THE South African Communist Party (SACP) has called upon the South African Human Rights Commission (SAHRC) to take decisive action against Clicks for controversial racist advertisement posted on its social media platforms.
The SACP said it strongly condemned the advertisement by the Clicks Group.
“On Friday 4 September 2020, Clicks published on its website a TRESemme hair product marketing campaign portraying Black natural hair as damaged, frizzy and dry, and White natural hair as fine and normal. The Clicks message in the advert is nothing but racist, in more direct words-the darker the skin the uglier it gets, the lighter the skin the more good-looking it gets,” SACP said in a statement.

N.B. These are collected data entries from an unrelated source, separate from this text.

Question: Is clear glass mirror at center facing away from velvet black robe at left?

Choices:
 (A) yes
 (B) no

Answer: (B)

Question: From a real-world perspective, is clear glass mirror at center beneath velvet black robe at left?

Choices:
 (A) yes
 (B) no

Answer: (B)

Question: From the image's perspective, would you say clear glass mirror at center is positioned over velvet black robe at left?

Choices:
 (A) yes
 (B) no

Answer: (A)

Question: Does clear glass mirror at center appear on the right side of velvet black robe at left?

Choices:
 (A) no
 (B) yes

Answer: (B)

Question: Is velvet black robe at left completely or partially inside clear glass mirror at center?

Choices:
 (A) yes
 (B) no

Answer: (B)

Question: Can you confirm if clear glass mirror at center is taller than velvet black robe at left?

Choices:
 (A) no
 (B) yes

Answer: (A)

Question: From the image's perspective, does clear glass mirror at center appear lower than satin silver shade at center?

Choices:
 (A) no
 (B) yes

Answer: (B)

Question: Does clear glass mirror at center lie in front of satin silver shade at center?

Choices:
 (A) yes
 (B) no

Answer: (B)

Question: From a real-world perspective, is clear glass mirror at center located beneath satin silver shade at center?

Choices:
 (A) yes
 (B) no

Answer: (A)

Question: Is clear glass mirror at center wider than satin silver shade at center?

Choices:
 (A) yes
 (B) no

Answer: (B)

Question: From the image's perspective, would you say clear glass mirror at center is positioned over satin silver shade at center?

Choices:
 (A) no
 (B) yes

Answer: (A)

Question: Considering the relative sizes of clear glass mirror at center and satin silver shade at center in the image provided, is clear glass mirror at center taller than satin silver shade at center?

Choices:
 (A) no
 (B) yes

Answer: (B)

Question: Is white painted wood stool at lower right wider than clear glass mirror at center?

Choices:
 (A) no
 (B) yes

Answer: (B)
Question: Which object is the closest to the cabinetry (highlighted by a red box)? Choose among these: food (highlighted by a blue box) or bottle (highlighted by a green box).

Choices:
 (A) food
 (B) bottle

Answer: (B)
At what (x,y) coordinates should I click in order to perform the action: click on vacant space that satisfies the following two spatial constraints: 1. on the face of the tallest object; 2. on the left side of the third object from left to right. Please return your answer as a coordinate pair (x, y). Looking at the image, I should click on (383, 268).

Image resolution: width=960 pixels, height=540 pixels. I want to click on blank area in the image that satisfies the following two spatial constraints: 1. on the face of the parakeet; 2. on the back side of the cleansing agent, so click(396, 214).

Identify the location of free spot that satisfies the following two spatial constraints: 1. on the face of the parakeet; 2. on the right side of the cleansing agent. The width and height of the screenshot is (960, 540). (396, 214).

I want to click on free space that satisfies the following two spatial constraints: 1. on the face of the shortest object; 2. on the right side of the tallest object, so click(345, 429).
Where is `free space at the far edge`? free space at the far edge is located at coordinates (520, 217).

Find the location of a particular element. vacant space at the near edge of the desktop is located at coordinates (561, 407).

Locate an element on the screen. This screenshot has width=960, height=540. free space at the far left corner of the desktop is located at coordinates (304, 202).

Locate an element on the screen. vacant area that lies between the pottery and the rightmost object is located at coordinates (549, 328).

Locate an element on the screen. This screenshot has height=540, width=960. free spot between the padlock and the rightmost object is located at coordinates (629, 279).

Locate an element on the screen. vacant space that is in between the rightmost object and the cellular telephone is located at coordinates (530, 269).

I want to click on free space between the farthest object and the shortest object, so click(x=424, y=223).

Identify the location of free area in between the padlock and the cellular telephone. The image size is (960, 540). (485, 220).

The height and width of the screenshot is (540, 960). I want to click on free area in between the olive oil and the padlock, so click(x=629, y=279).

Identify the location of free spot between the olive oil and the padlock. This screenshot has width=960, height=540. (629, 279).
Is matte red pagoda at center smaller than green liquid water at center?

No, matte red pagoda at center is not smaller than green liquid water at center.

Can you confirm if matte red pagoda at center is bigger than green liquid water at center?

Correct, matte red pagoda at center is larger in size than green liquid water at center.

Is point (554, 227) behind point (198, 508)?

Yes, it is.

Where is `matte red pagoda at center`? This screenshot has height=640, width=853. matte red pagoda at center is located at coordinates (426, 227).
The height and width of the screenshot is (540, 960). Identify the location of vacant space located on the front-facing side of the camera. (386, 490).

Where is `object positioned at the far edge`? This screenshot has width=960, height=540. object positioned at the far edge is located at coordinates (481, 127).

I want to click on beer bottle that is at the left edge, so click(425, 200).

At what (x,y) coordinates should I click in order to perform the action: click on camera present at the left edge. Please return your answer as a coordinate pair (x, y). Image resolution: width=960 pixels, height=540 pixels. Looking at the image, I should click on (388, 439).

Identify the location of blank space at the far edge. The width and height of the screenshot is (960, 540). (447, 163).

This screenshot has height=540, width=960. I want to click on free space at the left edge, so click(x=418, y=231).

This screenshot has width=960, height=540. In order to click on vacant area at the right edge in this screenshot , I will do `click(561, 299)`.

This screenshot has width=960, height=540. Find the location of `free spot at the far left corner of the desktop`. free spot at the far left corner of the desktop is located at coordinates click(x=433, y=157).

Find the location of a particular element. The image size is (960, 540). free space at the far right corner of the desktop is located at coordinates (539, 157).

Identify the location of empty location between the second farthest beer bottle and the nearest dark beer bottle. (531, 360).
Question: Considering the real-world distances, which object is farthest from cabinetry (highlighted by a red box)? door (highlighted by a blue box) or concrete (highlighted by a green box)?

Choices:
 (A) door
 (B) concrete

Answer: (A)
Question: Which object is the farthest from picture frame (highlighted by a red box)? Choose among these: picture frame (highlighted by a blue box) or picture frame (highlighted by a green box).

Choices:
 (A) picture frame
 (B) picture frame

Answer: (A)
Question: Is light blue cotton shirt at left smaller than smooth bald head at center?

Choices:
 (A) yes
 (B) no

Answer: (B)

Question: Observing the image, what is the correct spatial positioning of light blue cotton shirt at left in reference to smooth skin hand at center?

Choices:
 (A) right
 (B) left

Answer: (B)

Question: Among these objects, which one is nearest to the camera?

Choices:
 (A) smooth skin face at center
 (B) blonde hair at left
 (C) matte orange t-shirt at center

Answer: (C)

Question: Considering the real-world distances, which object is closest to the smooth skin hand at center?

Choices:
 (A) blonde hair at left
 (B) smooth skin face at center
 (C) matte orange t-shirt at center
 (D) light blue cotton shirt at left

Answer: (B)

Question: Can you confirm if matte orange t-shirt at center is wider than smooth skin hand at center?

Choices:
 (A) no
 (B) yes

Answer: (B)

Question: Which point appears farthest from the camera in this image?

“The Clicks racist advert is not a mere publication of ‘insensitive and offensive images’, or an ‘error of judgment’, or an act of some junior employees, as per the claim by Clicks Group CEO Vikesh Ramsunder. It is a direct product of a capitalist industry rooted in the history of White supremacism and economic super-exploitation of the oppressed, with Black women the worst affected as they suffered all forms of oppression-national oppression, gender domination and class-super-exploitation.”
The SACP added: “The racist attitude spread by Clicks through the advert is an old age racist attitude consistent with the histories of slavery, colonial and apartheid capitalist exploitation. It is also an act of desperation by Clicks to woe more Black women into the deep-rooted stereotype that European hair is more beautiful than indigenous African hair.
“The ‘beauty industry’, in particular, banks on the intensification of racial and gender inequalities and stereotypes. The latest incidence merely marks Clicks being ‘caught in the act’ rather than a ‘slip of the tongue’. The fight against Clicks’ racism can never be a principled fight without the intensification of the class, race and gender struggle, led by the working-class.”
The SACP said the multinational corporation Unilever, the owner of TRESemme, is not new to similar racist scandals in the ‘beauty industry’.
“Unilever has courted controversy in Asia for imposing their skin-lightening products on women. One of the most recent scandals was the pressurising of Cosmopolitan to fire the magazine’s Sri-Lankan editor for her refusal to promote skin-lightening creams made by Pond’s-also owned by Unilever, which has also posted similar racist adverts in recent years and merely ‘apologised’, just like Clicks has done.”
Meanwhile, Clicks Group has confirmed that a senior executive responsible for its racist advert has resigned while all other employees involved in the matter have been suspended.
The Economic Freedom Fighters (EFF) said it would intensify its efforts to ensure Clicks does not operate – despite an interim court interdict in favour of the retailer.